Brief.
Please transcribe the listing from its opening line through the line that contains "provide Teaching Guides", including both of those lines.

Materials provided.
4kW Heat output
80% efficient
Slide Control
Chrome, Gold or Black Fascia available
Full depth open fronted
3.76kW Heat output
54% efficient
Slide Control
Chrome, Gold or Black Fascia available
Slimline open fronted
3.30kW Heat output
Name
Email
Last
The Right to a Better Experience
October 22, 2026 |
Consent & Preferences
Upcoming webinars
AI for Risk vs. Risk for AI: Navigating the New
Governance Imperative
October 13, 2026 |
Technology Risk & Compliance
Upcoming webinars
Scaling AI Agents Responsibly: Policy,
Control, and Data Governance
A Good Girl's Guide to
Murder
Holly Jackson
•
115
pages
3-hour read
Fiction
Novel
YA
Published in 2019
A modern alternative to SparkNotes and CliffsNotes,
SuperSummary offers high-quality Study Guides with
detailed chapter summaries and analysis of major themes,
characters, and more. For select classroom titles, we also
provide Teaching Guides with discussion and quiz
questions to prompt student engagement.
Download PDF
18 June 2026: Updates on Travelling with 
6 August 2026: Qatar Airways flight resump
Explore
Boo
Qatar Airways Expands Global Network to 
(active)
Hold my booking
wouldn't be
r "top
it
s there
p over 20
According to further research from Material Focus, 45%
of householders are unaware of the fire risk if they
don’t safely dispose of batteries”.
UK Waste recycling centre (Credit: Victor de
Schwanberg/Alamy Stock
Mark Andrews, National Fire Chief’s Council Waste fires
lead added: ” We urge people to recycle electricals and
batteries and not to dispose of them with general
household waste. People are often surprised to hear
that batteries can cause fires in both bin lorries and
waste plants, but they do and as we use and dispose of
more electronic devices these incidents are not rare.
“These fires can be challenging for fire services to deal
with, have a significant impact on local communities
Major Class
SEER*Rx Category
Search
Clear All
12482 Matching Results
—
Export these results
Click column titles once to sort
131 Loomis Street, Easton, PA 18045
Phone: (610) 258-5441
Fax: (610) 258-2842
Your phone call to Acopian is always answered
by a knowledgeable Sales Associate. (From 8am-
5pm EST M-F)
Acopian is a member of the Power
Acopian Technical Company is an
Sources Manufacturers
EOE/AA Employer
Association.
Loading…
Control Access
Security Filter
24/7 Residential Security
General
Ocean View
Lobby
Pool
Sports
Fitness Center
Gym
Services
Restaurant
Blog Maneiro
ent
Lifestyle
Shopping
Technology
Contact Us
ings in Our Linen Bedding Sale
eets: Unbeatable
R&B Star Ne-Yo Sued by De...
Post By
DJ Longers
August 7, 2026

Response for this exercise.
4kW Heat output
80% efficient
Slide Control
Chrome, Gold or Black Fascia available
Full depth open fronted
3.76kW Heat output
54% efficient
Slide Control
Chrome, Gold or Black Fascia available
Slimline open fronted
3.30kW Heat output
Name
Email
Last
The Right to a Better Experience
October 22, 2026 |
Consent & Preferences
Upcoming webinars
AI for Risk vs. Risk for AI: Navigating the New
Governance Imperative
October 13, 2026 |
Technology Risk & Compliance
Upcoming webinars
Scaling AI Agents Responsibly: Policy,
Control, and Data Governance
A Good Girl's Guide to
Murder
Holly Jackson
•
115
pages
3-hour read
Fiction
Novel
YA
Published in 2019
A modern alternative to SparkNotes and CliffsNotes,
SuperSummary offers high-quality Study Guides with
detailed chapter summaries and analysis of major themes,
characters, and more. For select classroom titles, we also
provide Teaching Guides with discussion and quiz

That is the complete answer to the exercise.